[Collected data]
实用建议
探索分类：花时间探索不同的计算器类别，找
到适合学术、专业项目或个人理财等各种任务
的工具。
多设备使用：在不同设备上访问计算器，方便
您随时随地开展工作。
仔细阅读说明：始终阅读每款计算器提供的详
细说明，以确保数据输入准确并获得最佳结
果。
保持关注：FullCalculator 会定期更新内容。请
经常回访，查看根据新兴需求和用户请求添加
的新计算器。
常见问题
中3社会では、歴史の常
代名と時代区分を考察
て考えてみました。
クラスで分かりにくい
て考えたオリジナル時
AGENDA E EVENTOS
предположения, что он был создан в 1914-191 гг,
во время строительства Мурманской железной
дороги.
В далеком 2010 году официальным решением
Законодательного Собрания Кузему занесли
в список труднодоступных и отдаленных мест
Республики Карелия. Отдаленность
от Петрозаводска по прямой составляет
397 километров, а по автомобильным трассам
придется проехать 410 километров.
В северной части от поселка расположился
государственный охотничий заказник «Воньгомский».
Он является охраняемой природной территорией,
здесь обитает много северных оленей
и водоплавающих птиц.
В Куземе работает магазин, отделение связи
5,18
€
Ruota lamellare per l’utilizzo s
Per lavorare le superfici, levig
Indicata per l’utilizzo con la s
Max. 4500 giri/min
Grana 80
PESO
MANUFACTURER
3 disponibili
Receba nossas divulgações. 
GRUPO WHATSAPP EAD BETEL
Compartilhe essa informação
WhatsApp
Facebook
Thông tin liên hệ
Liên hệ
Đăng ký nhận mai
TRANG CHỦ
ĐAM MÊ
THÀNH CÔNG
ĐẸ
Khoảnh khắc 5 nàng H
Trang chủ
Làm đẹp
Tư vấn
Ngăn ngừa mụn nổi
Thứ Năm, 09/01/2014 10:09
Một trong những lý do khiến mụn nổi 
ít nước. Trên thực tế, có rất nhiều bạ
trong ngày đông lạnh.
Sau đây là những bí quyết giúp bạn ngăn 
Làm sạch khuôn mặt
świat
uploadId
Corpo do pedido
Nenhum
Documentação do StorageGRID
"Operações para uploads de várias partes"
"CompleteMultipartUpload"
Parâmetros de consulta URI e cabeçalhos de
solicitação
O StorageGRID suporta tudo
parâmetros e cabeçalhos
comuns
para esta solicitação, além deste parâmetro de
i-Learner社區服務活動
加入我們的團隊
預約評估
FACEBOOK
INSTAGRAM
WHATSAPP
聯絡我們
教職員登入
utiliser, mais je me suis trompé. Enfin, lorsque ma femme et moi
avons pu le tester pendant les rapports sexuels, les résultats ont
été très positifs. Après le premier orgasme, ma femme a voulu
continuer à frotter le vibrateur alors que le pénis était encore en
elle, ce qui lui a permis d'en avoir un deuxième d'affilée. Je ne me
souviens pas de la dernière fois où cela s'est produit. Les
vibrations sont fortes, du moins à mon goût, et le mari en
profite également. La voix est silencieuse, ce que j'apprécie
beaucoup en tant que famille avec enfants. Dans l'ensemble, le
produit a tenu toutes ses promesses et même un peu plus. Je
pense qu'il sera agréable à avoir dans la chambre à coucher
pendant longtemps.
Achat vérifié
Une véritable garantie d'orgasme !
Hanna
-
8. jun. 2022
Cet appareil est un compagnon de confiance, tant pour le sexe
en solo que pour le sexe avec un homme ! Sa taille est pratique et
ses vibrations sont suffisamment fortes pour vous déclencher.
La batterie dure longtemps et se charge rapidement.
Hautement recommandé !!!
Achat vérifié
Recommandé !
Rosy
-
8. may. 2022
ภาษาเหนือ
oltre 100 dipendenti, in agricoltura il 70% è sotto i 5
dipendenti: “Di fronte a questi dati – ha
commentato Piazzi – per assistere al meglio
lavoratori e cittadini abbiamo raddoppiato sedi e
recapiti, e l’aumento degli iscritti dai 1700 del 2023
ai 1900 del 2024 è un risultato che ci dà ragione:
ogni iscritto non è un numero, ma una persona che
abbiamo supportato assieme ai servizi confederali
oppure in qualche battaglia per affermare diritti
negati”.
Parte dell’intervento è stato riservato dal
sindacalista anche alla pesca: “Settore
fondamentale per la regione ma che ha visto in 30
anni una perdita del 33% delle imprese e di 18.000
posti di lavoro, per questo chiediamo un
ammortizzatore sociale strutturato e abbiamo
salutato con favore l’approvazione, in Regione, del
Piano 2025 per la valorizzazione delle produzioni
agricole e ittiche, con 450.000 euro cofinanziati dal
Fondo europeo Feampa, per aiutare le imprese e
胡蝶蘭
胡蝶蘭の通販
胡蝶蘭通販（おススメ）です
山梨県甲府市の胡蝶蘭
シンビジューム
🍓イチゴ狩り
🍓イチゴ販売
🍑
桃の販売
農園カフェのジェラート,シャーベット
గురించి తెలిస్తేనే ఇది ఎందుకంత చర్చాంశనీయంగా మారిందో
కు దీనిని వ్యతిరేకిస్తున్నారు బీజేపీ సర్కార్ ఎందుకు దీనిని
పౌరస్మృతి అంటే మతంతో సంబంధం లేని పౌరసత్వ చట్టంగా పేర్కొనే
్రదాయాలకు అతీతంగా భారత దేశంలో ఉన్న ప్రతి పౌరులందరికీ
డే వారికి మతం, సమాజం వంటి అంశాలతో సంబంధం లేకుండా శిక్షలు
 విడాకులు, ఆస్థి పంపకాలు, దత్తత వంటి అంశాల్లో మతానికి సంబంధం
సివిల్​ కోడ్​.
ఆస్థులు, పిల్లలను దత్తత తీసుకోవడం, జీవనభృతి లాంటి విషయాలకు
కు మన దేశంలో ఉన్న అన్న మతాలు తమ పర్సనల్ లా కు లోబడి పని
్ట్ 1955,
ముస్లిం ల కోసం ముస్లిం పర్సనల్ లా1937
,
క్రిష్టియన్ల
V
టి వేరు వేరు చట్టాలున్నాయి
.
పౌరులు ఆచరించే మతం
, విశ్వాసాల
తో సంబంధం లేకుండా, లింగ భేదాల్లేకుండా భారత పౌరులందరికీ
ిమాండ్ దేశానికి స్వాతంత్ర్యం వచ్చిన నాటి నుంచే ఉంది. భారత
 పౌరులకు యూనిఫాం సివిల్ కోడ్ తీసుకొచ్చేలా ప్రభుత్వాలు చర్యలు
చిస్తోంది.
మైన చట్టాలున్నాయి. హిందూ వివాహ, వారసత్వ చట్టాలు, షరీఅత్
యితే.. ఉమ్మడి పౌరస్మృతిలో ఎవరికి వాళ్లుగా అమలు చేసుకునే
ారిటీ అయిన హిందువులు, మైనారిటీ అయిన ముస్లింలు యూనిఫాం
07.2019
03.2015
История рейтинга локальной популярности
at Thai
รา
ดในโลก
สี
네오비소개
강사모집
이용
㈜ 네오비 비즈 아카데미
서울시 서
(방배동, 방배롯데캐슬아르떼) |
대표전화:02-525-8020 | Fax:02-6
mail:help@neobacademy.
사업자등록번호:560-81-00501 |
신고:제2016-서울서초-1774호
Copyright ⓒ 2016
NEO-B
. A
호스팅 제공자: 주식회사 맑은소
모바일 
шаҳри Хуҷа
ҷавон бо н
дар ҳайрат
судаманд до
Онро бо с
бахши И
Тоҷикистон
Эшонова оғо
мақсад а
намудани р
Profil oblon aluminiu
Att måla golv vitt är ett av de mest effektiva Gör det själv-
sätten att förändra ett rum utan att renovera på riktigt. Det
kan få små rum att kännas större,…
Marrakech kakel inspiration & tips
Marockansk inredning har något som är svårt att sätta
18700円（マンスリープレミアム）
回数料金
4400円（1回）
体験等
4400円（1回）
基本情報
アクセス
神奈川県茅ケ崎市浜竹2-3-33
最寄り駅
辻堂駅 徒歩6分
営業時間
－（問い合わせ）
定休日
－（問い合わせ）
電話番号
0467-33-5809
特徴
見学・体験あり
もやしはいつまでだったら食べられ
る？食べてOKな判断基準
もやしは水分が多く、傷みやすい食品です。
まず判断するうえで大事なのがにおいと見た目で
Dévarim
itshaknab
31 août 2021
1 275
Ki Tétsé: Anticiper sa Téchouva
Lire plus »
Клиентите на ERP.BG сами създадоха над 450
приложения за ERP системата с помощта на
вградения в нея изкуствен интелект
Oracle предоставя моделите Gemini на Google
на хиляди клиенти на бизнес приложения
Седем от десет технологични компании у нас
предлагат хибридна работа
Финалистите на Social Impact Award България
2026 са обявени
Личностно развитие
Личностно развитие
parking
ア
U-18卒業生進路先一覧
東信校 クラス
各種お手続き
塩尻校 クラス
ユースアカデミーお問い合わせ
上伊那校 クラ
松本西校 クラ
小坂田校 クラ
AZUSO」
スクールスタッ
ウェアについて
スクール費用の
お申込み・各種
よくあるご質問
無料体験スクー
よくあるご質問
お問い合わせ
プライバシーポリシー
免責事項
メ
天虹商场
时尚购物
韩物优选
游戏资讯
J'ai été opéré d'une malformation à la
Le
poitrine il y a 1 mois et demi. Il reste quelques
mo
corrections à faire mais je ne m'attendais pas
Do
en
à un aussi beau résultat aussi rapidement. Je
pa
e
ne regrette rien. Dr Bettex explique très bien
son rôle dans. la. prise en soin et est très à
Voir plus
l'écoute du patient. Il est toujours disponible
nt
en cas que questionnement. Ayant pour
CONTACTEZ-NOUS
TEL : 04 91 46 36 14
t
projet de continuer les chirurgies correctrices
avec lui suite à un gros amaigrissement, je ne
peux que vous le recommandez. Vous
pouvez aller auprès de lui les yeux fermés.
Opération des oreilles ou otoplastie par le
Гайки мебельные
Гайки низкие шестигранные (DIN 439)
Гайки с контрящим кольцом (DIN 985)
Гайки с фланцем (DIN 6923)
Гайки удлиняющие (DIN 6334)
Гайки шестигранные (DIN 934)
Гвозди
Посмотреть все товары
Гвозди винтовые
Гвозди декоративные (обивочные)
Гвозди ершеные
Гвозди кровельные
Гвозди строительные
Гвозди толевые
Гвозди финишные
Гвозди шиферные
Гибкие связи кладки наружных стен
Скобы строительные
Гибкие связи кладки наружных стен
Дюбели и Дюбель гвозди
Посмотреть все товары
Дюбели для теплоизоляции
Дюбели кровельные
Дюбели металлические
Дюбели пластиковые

What to work on: Every line above that carries the string "pendant" should be copied.

Answer space:
avons pu le tester pendant les rapports sexuels, les résultats ont
pendant longtemps.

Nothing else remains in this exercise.